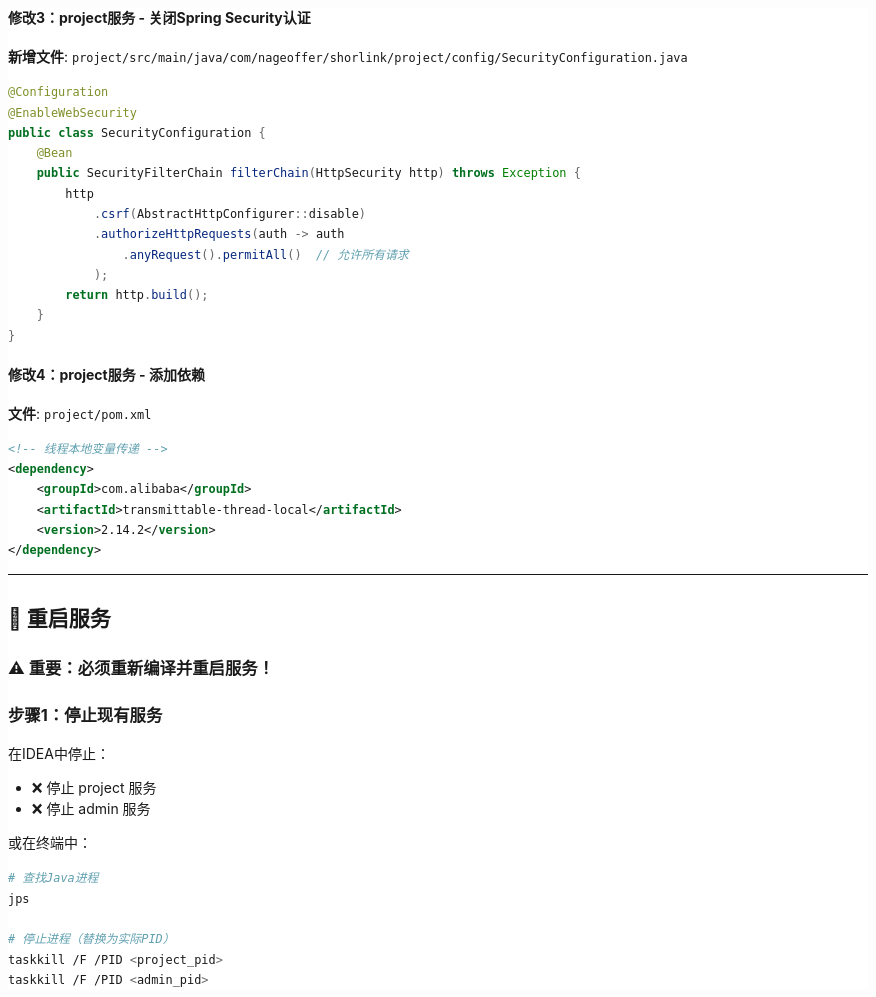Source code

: #### 修改3：project服务 - 关闭Spring Security认证

**新增文件**: `project/src/main/java/com/nageoffer/shorlink/project/config/SecurityConfiguration.java`

```java
@Configuration
@EnableWebSecurity
public class SecurityConfiguration {
    @Bean
    public SecurityFilterChain filterChain(HttpSecurity http) throws Exception {
        http
            .csrf(AbstractHttpConfigurer::disable)
            .authorizeHttpRequests(auth -> auth
                .anyRequest().permitAll()  // 允许所有请求
            );
        return http.build();
    }
}
```

#### 修改4：project服务 - 添加依赖

**文件**: `project/pom.xml`

```xml
<!-- 线程本地变量传递 -->
<dependency>
    <groupId>com.alibaba</groupId>
    <artifactId>transmittable-thread-local</artifactId>
    <version>2.14.2</version>
</dependency>
```

---

## 🚀 重启服务

### ⚠️ 重要：必须重新编译并重启服务！

### 步骤1：停止现有服务

在IDEA中停止：
- ❌ 停止 project 服务
- ❌ 停止 admin 服务

或在终端中：
```bash
# 查找Java进程
jps

# 停止进程（替换为实际PID）
taskkill /F /PID <project_pid>
taskkill /F /PID <admin_pid>
```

= = = = =

* Task brief: Wherever "taskkill" appears in the listing, report the line it is on.

* Result of this task:
taskkill /F /PID <project_pid>
taskkill /F /PID <admin_pid>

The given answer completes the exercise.